I remember the days, pre-cell phone era, when a scavenger hunt meant running around my neighborhood attempting to collect rubber bands, banana bread recipes, and old coke bottles from indulgent neighbors faster than some other band of kids.
Of course, as technology changes the game, the games change too. With increasing frequency, QR codes are used to develop knowledge of places (like libraries or even cities), and generate interaction between customers and businesses. One of the more fun and inventive ways to do this is through the use of QR-coded scavenger hunts.
SCANVenger Hunt, a social platform, is making a business out of high-tech, adult scavenger hunting. Recently, in Dallas, Texas, the Dallas Visitors Bureau and the Omni Hotel licensed the platform to create a fun and tech-savvy way for 300 event planners to learn about the city and hotel. Event attendees were able to scan QR codes hidden at various locations, including The Omni Dallas Hotel, The Dallas Cowboys Stadium, Texas Motor Speedway, Southfork Ranch, The Sixth Floor Museum, and The Great American Golf Course.
Once attendees located and scanned a hidden QR code, they were prompted to either answer a trivia question or interact with the location in some way, for example, by uploading a picture to Facebook. Answering questions or performing tasks builds up points to earn rewards.

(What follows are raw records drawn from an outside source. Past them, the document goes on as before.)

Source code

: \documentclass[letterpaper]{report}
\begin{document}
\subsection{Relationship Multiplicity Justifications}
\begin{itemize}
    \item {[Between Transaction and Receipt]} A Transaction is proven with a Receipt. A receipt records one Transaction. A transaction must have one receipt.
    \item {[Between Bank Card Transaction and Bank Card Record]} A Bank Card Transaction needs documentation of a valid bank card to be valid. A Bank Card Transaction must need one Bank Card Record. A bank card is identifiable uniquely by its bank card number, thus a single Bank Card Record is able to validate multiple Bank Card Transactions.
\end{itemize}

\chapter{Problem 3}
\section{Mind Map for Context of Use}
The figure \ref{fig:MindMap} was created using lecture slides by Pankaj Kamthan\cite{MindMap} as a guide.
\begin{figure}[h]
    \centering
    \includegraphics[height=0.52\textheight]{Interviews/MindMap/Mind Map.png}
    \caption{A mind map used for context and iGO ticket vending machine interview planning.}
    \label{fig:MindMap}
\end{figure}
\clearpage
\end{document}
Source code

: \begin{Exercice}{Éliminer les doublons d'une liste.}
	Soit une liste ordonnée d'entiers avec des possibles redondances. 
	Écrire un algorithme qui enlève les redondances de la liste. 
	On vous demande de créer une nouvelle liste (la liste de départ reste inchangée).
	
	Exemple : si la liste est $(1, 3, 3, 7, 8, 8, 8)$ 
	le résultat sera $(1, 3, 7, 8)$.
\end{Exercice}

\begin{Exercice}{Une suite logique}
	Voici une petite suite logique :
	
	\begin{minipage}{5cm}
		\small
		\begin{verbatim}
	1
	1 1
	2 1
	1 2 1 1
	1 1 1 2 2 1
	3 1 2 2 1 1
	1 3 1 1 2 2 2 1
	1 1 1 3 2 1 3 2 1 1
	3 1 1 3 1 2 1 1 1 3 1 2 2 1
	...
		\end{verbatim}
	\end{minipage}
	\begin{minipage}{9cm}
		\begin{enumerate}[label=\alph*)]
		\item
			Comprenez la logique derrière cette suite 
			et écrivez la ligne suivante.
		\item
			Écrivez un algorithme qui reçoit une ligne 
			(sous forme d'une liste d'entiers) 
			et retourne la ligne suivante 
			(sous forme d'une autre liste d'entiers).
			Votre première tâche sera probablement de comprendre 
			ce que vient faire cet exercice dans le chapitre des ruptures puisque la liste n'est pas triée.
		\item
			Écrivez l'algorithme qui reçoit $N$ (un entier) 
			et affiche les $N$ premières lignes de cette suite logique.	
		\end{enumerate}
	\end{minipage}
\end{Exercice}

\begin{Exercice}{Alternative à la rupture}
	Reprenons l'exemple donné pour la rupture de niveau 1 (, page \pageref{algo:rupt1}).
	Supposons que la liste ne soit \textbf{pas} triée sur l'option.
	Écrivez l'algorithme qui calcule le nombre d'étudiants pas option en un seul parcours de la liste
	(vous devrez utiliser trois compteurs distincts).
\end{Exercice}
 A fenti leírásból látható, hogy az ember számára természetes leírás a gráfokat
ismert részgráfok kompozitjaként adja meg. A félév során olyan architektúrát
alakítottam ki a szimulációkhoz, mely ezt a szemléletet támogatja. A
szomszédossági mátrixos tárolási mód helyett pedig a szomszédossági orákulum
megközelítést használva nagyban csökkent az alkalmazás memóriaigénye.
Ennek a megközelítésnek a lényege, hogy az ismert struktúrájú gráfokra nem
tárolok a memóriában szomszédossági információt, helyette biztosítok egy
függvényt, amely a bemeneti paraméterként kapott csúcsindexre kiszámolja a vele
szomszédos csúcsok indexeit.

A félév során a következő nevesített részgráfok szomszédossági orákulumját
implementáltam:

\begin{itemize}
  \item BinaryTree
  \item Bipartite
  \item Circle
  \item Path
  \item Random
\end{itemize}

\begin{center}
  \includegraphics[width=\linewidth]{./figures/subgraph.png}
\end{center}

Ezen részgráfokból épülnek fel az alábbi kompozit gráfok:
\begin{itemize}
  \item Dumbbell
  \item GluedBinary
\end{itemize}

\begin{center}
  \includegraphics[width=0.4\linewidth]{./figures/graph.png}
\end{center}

This same type of functionality can work at retail locations, municipalities, malls, and car dealerships.
An Infiniti dealership used the SCANVenger game over the course of a weekend to familiarize clients and potential customers with different parts of the dealership. Trivia questions posed during the game encouraged interaction with Infiniti sales representatives and boosted the dealership’s activity 86% above average.
High-tech scavenger hunts are also popular with the younger crowd. One place the game has been used to successfully promote literacy in general and digital literacy specifically, is in libraries. Gwyneth Jones, aka The Daring Librarian, runs an award-winning education blog, and has created a QR code scavenger hunt to help ESOL students get familiar with how to use the library. On her blog, she gives detailed instructions on how to create QR codes and scavenger hunt hints. You can find her detailed instructions here.
Conducting digital scavenger hunts in schools is another way to incorporate friendly competition and technology with learning. A free online tool, The QR Code Treasure Hunt Generator, from classtools.net is a great resource for educators who want an easy, step-by-step method for creating a simple QR code scavenger hunt. Simply enter a series of questions and answers, generate 2D codes for each set, and then place the codes where students can search for them.
Whether the intended audience is children or adults, integrating QR codes with scavenger hunts can broaden the platform for learning, creating a timely opportunity for marketers and educators alike.